**Supplied passage**
Xinhua, July 21, 2016 Adjust font size:

The Nigerian military has defeated the Boko Haram fighters operating in restive northeast states, Minister of Interior Abdulrahman Dambazau said Wednesday.

Speaking at a two-day security seminar in southern city of Port Harcourt, Dambazau, a retired Army chief, said the government was now focused on rebuilding and relocating the Internally Displaced Persons (IDPs) to their respective communities and homes.

"The war in the North-East with the Boko Haram has been fought and won - as the Boko Haram elements have been routed, degraded and are being decimated," he told his audience.

"The task before us is winning the peace, as the victims are gradually returning to their homes, while government is rebuilding, reconciling, and rehabilitating the victims," said the minister, who was represented by Willy Bassey, a director in the Ministry.

He said the government was now focused on partnering with the media to ensure that information was properly managed.

According to him, Nigeria was currently faced with security challenges in form of cattle rustling, pastoralists and farmers clashes, militancy, kidnapping, cultism and secession agitations which required effective media management.

**Data shown**
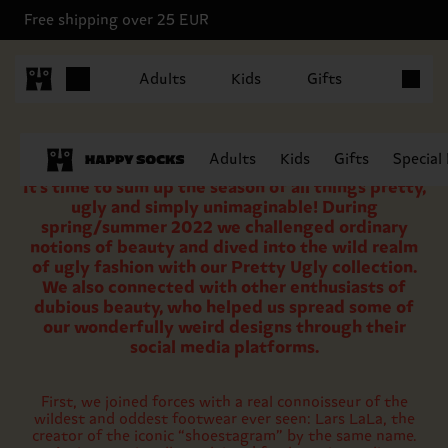
Free shipping over 25 EUR
Items in 
Adults
Kids
Gifts
Adults
Kids
Gifts
Special
It’s time to sum up the season of all things pretty,
ugly and simply unimaginable! During
spring/summer 2022 we challenged ordinary
notions of beauty and dived into the wild realm
of ugly fashion with our Pretty Ugly collection.
We also connected with other enthusiasts of
dubious beauty, who helped us spread some of
our wonderfully weird designs through their
social media platforms.
First, we joined forces with a real connoisseur of the
wildest and oddest footwear ever seen: Lars LaLa, the
creator of the iconic “shoestagram” by the same name.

**Work instruction**
According to the news report, who represented the minister when he spoke?

**Output**
Willy Bassey, a director in the Ministry.